Ruth & Alex – L’amore cerca casa
Non deve cioè trarre in inganno il fatto che i due protagonisti, sposati da quarant’anni, siano un nero e una bianca («Ci siamo sposati quando era ancora illegale in trenta stati e negli altri venti ci guardavano storto»). In questo senso il film di Richard Loncraine potrebbe essere una specie di sequel di «Indovina chi viene a cena?» di Stanley Kramer, con il quale condivide l’idealismo e la tendenza alla favola. E non serve qualche accenno all’11 settembre e alla caccia a terroristi veri o presunti per farci capire che siamo proprio ai giorni nostri.
Il romanzo di Jill Ciment e la sceneggiatura di Charlie Peters si concentrano più che altro su una necessità, che è tipica dei tempi attuali, e che si riassume nel cambiamento legato a qualche fattore reale e a molti motivi inesistenti. Qui «Ruth & Alex» può aver qualcosa da dire, anche se lo fa con leggerezza e poca volontà di approfondimento. Il risultato è un film godibile a patto di adeguarsi a una lunga serie di luoghi comuni inframezzati da qualche occasionale riflessione del genere come eravamo, come siamo e, per il tempo che resta, come saremo.
Alex è un pittore che predilige i ritratti. Galeotto fu quello di Ruth, amata e sposata quando i matrimoni interrazziali non erano esattamente al top della scala sociale. Ora, dopo quarant’anni di vita in comune, comincia a porsi il problema dell’invecchiamento e di una casa a Brooklyn che li costringe a cinque piani di scale senza ascensore. Si dà che la nipote di Ruth, Lily, sia un’agente immobiliare e che si impegni ad aiutarli a vendere il meglio possibile un immobile che nel corso degli anni ha acquistato un certo valore. Così il loro tempo si divide tra visite di sconosciuti al loro appartamento, l’assistenza al cane Dorothy che soffre di ernia al disco, le inevitabili memorie del passato e, fatalmente, la ricerca di una nuova casa con ascensore. Tutto questo, inevitabilmente, porterà alla considerazione che i due stanno bene dove stanno e che, tutt’al più, smetteranno di festeggiare il Ringraziamento con Lily.
È evidente che tutta la baracca, così come è stata concepita e organizzata da Peters e Loncraine, regge sulle spalle dei due protagonisti. Morgan Freeman, con un’aria sorniona che allontana subito la possibilità di autentica ironia, offre il film su un piatto d’argento a Diane Keaton, che invece di ironia ha praticamente vissuto e si concede persino un paio di inquadrature a Manhattan, sullo sfondo del ponte di Brooklyn, che Woody Allen aveva riservato ad altre. Così, tra schermaglie di coppia, l’elemento empatico del cane ammalato, riflessioni in buona parte scontate sul tempo che passa, qualche insistita iniezione di realtà che resta comunque piuttosto lontana, assistiamo a uno show a due che riconduce «Ruth & Alex» alla matrice della commedia di coppia che affonda le proprie radici nella preistoria del cinema e naturalmente del teatro.

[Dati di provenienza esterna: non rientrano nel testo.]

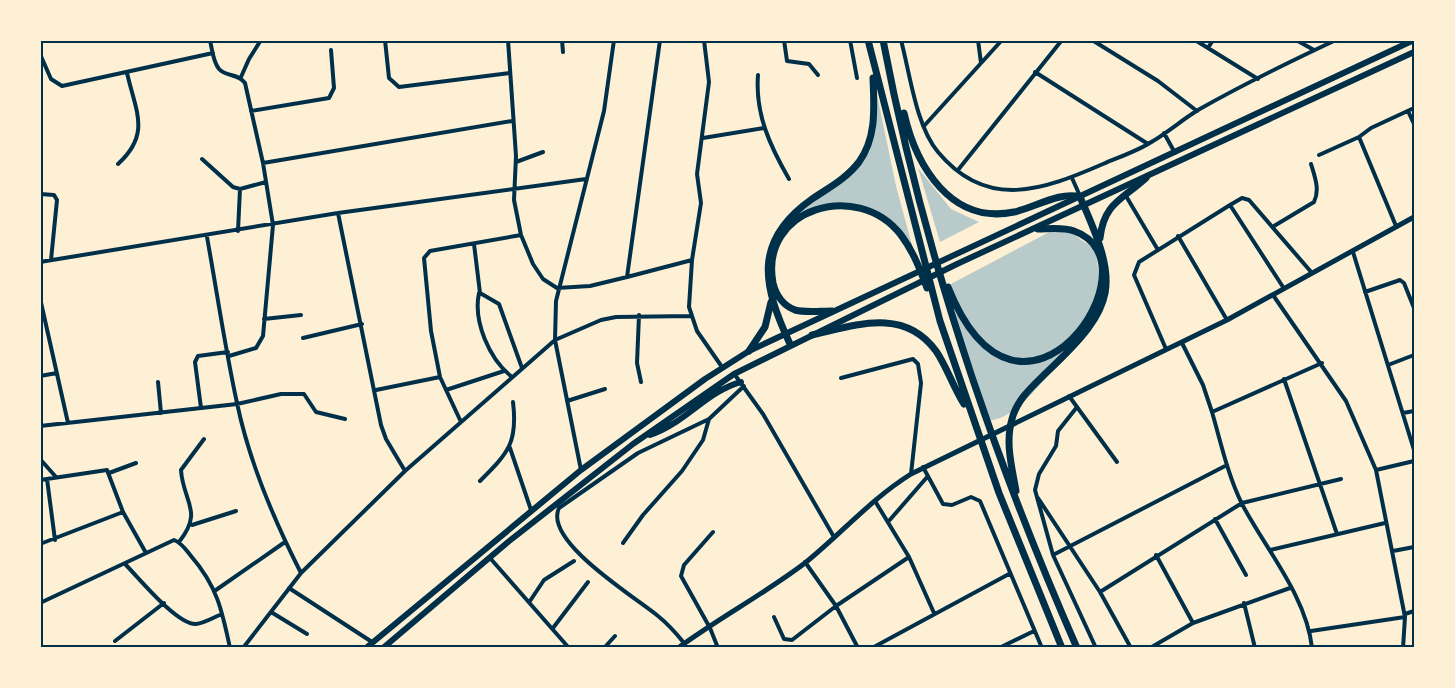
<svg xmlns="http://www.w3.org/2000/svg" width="1455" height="688" font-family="'Work Sans',sans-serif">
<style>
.green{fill:#b9caca}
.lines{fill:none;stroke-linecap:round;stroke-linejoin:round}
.minor{stroke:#003049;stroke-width:4}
.tertiary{stroke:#003049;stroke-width:5}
.primary{stroke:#003049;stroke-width:6}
.trunk{stroke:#003049;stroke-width:7}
.neatline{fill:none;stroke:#003049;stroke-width:2}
</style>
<rect width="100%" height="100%" fill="#fdf0d5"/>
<path class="green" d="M876 90 896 186 916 260 887 219 839 205 789 223C810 192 853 182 868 146 874 130 873 107 876 90Z
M918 168 951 209 979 222 940 242Z
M1055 229H1065L1095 249 1101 287 1085 326 1060 351 1063 357C1046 376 1013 425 985 420L943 286 949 285Z"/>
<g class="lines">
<path class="minor" d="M210 40C212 49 213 62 219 69 226 77 238 73 245 83L263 163 273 225 263 336 256 348 229 356
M385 40 389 78 399 87 510 73
M508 40 516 156 514 200 521 235 533 264 543 279 557 288 590 286 627 277 660 40
M562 40 563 52
M704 40 709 82 697 174 701 203 692 260 689 307 697 331 722 367
M784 40 787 61 809 64 818 75
M850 40 857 78
M901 40C910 74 916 126 938 152 987 211 1043 190 1103 164 1119 157 1138 151 1153 141 1168 132 1182 120 1198 110 1242 85 1289 62 1336 40
M978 40 981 63
M1092 40 1158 81 1197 111
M1195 40 1258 79
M1296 40 1314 50
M1208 48 1213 40
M40 54 51 79 62 86 213 53
M1035 72 1148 144
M758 75C755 114 770 146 789 179
M241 77 249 59 261 40
M251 111 329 98 334 88 331 50
M1408 111 1414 124
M924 126 1002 40
M1164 133 1175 153
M703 138 764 128
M1319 155 1359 137
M202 159 233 187 240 189 266 182
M516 162 543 152
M263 163 512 121
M118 164C151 134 136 112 127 73
M958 170 1062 40
M1072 178 1080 196
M40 194 54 195 57 200 51 260
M1126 196 1158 250
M1230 205 1242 198 1249 200 1312 273
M338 213 381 425 386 439 405 471
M1274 226 1314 202C1320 190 1315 177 1311 164
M1396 226 1359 137 1371 128 1414 108
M238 231 240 189
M1178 236 1227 320
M207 237C217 292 225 348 237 403 249 461 274 520 301 573
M474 244 480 293 499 304 522 368
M1353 252 1414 450
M40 262 338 213 586 179
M627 277 692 260
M1365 292 1400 280 1404 283 1414 308
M479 293C473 321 489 359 512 377
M1273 295 1346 401 1376 470 1405 617 1403 648
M40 298 68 423
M639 315 637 363 641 382
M264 319 301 315
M303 338 362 324
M1182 343 1203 385 1212 412
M1166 349 1134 275 1139 262 1230 205 1283 287
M1388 365 1414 355
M735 375 763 414 834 537
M40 376 57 373
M841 378 913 359 918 364 921 383 911 474
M1284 379 1337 534
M158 382 161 413
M376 390 440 377
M446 390 504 371
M1069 396 1117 462
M567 401 605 389
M1077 407 1058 431 1056 446 1039 474 1035 490 1053 555 1096 648
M201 408 195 362 198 356 228 352
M1403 413 1414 411
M461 422 440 377 431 331 424 258 430 251 521 235
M40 426 237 404 281 394H304L316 412 345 419
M510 448 531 510
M40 459 56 477
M923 467 943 504 952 505 971 497 980 501 1042 648
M581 470 555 340 556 301 604 111 614 40
M1376 470 1414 461
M109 473 136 463
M47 479 55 540
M40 480 107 470 123 512 146 553
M480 481C508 453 518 443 513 402
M1038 498 1100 592 1131 648
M1215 519 1246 575
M888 522 928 476
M192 525 236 511
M713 532 684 565 681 576 710 628 718 648
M179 542C204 511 183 502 181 470L204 439
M623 543 643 515 682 471 703 440 709 419
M40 544 123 512
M1270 550 1385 523
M1393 551 1414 547
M1053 555 1227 465
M1156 555 1193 623
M909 557 934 613
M490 558 569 648
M805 562 836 606 858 648
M125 564C139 578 177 625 196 624 205 623 214 617 222 614
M289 588 372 642
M216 590 285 542
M1100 592 1242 503 1341 479
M530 601 544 580 574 561
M40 603 174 540C182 543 186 550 191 556 217 586 222 610 230 648
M1244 603 1255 648
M271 612 307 634
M1405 614 1414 611
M774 617 784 639 792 640 836 606 909 557 875 501
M553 628 588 582
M1311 631 1405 617
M115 641 164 603
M684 643C676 633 668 624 658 616 635 597 543 541 559 508L638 453 709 419 744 386
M243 648 301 573 405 471 555 340 601 320 616 317 691 316
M604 648 615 636
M872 648 1009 574
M999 648 1034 631
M1150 648 1193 623 1290 588
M1312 648C1307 597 1265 548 1242 504 1228 476 1221 443 1212 412L1322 363"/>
<path class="tertiary" d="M678 648C719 618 764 594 805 563 841 534 871 499 911 474L1227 320 1414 217"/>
<path class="primary" d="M650 435C684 424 707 391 741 382
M366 648 581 470 705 379 749 351 1414 40
M383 648 508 542 633 444 734 374 957 264 1414 52"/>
<path class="trunk" d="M868 40 940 321 999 493 1062 648
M883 40C923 250 991 452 1077 648
M904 113C916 166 951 225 1014 212 1034 208 1060 191 1080 197 1120 286 1118 305 1047 372 1033 386 1017 399 1012 419 1005 443 1012 467 1016 491
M1100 238C1104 203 1122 200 1146 178
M948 287C1021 470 1163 262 1074 231 1063 227 1049 229 1038 229
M832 311C820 311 806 313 795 310 782 305 776 295 773 283 759 208 858 179 901 235 913 251 920 269 927 288
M812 335C856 325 904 307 936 351 947 367 953 387 964 404
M790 344C763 286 752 241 812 199 828 188 846 179 859 162 877 137 874 107 873 78
M749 351 765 327 771 302"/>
</g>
<rect width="1455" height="688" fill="none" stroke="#fdf0d5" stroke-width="84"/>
<rect x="42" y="42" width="1371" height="604" class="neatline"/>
</svg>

Ne esce un film con qualche accento di sincerità, ma complessivamente più furbo che ispirato, nel quale il lavoro degli attori finisce per avere più importanza di quello del regista. In effetti sono presenti tutti gli elementi della commedia classica: l’ansia, il precipitare degli eventi, i ricordi associati al presente (o viceversa, il risultato non cambia), gli scambi dialettici, il confronto generazionale, l’elemento animale e, a coronamento del viaggio, la constatazione che se il cambiamento non ha ragioni forti è soltanto un modo per adeguarsi ai tempi lasciandosi travolgere dalla frenesia esistenziale. Di conseguenza, tutto fa capo al principio dell’amore come motore principale delle nostre esistenze. Tutto giusto, ma frutto di un lavoro di riciclaggio che privilegia la piacevolezza rispetto alla profondità.